Non-small-cell carcinomas
Non-SCLCs consist primarily of three types of tumour: squamous cell carcinoma, adenocarcinoma, and large-cell carcinoma.
Adenocarcinoma accounts for some 25 to 30 percent of cases worldwide, but it is the most common type of lung cancer in the United States. Cells of adenocarcinoma are cube- or column-shaped, and they form structures that resemble glands and are sometimes hollow. Tumours often originate in the smaller, peripheral bronchi. Symptoms at the time of diagnosis often reflect invasion of the lymph nodes, pleura, and both lungs or metastasis to other organs.
Some 25 to 30 percent of primary lung cancers are squamous cell carcinomas, also called epidermoid carcinomas. This tumour is characterized by flat, scale like cells, and it often develops in the larger bronchi of the central portion of the lungs. Squamous cell carcinoma tends to remain localized longer than other types and thus is generally more responsive to treatment.
About 10 percent of all lung cancers are large-cell carcinomas. There is some dispute as to whether these constitute a distinct type of cancer or are merely a group of unusual squamous cell carcinomas and adenocarcinomas. Large-cell carcinomas can begin in any part of the lung and tend to grow very quickly.

Treatment
As with most cancers, treatments for lung cancer include surgery, chemotherapy, and radiation. The choice of treatment depends on the patient's general health, the stage or extent of the disease, and the type of cancer. The type of treatment an individual patient receives may also be based on the results of genetic screening, which can identify mutations that render some lung cancers susceptible to specific drugs.

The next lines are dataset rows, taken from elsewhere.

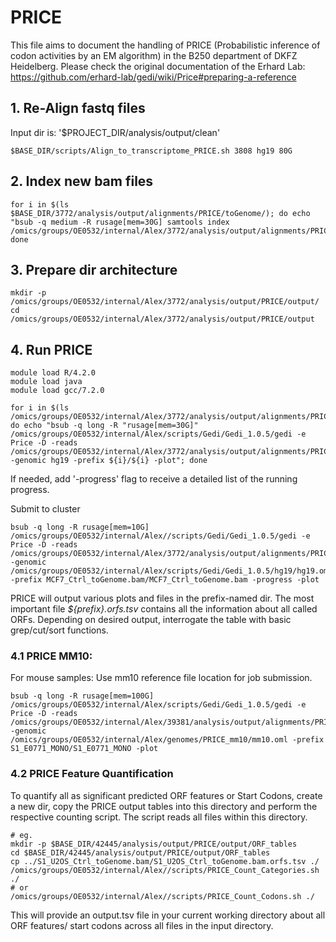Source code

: # PRICE

This file aims to document the handling of PRICE (Probabilistic inference of codon activities by an EM algorithm) in the B250 department of DKFZ Heidelberg. 
Please check the original documentation of the Erhard Lab: https://github.com/erhard-lab/gedi/wiki/Price#preparing-a-reference

## 1. Re-Align fastq files
Input dir is: '$PROJECT_DIR/analysis/output/clean'
```
$BASE_DIR/scripts/Align_to_transcriptome_PRICE.sh 3808 hg19 80G
```

## 2. Index new bam files
```
for i in $(ls $BASE_DIR/3772/analysis/output/alignments/PRICE/toGenome/); do echo "bsub -q medium -R rusage[mem=30G] samtools index /omics/groups/OE0532/internal/Alex/3772/analysis/output/alignments/PRICE/toGenome/${i}"; done
```

## 3. Prepare dir architecture
```
mkdir -p /omics/groups/OE0532/internal/Alex/3772/analysis/output/PRICE/output/
cd /omics/groups/OE0532/internal/Alex/3772/analysis/output/PRICE/output
```

## 4. Run PRICE
```
module load R/4.2.0
module load java
module load gcc/7.2.0
```

```
for i in $(ls /omics/groups/OE0532/internal/Alex/3772/analysis/output/alignments/PRICE/toGenome/); do echo "bsub -q long -R "rusage[mem=30G]" /omics/groups/OE0532/internal/Alex/scripts/Gedi/Gedi_1.0.5/gedi -e Price -D -reads /omics/groups/OE0532/internal/Alex/3772/analysis/output/alignments/PRICE/toGenome/${i} -genomic hg19 -prefix ${i}/${i} -plot"; done
```
If needed, add '-progress' flag to receive a detailed list of the running progress.

Submit to cluster
```
bsub -q long -R rusage[mem=10G] /omics/groups/OE0532/internal/Alex//scripts/Gedi/Gedi_1.0.5/gedi -e Price -D -reads /omics/groups/OE0532/internal/Alex/3772/analysis/output/alignments/PRICE/toGenome/MCF7_Ctrl_toGenome.bam -genomic /omics/groups/OE0532/internal/Alex/scripts/Gedi/Gedi_1.0.5/hg19/hg19.oml -prefix MCF7_Ctrl_toGenome.bam/MCF7_Ctrl_toGenome.bam -progress -plot
```

PRICE will output various plots and files in the prefix-named dir. The most important file *${prefix}.orfs.tsv* contains all the information about all called ORFs.
Depending on desired output, interrogate the table with basic grep/cut/sort functions.

### 4.1 PRICE MM10: 

For mouse samples: Use mm10 reference file location for job submission.

```
bsub -q long -R rusage[mem=100G] /omics/groups/OE0532/internal/Alex/scripts/Gedi/Gedi_1.0.5/gedi -e Price -D -reads /omics/groups/OE0532/internal/Alex/39381/analysis/output/alignments/PRICE/toGenome/S1_E0771_MONO_toGenome.bam -genomic /omics/groups/OE0532/internal/Alex/genomes/PRICE_mm10/mm10.oml -prefix S1_E0771_MONO/S1_E0771_MONO -plot
```

### 4.2 PRICE Feature Quantification

To quantify all as significant predicted ORF features or Start Codons, create a new dir, copy the PRICE output tables into this directory and perform the respective counting script.
The script reads all files within this directory.
```
# eg.
mkdir -p $BASE_DIR/42445/analysis/output/PRICE/output/ORF_tables
cd $BASE_DIR/42445/analysis/output/PRICE/output/ORF_tables
cp ../S1_U2OS_Ctrl_toGenome.bam/S1_U2OS_Ctrl_toGenome.bam.orfs.tsv ./
/omics/groups/OE0532/internal/Alex//scripts/PRICE_Count_Categories.sh ./
# or
/omics/groups/OE0532/internal/Alex//scripts/PRICE_Count_Codons.sh ./
```

This will provide an output.tsv file in your current working directory about all ORF features/ start codons across all files in the input directory.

Surgery involves the removal of a cancerous segment (segmentectomy), a lobe of the lung (lobectomy), or the entire lung (pneumonectomy). Lung surgery is serious and can lead to complications such as pneumonia or bleeding. Although removal of an entire lung does not prohibit otherwise healthy people from ultimately resuming normal activity, the already poor condition of many patients' lungs results in long-term difficulty in breathing after surgery.
Radiation may be used alone or in conjunction with surgery—either before surgery to shrink tumours or following surgery to destroy small amounts of cancerous tissue. Radiation treatment may be administered as external beams or surgically implanted radioactive pellets (brachytherapy). Side effects include vomiting, diarrhoea, fatigue, or additional damage to the lungs. Chemotherapy uses chemicals to destroy cancerous cells, but these chemicals also attack normal cells to varying degrees, causing side effects that are similar to radiation therapy. An experimental technology that has shown promise in the treatment of lung cancer is microwave ablation, which relies on heat derived from microwave energy to kill cancer cells. Early studies in small subsets of patients have demonstrated that microwave ablation can shrink and possibly even eliminate some lung tumours.
Tissue from (left) a nonsmoker's lung and (right) a smoker's lung.

Prevention
The probability of developing lung cancer can be greatly reduced by avoiding smoking. Smokers who quit also reduce their risk significantly. Testing for radon gas and avoiding exposure to coal products, asbestos, and other airborne carcinogens also lowers risk.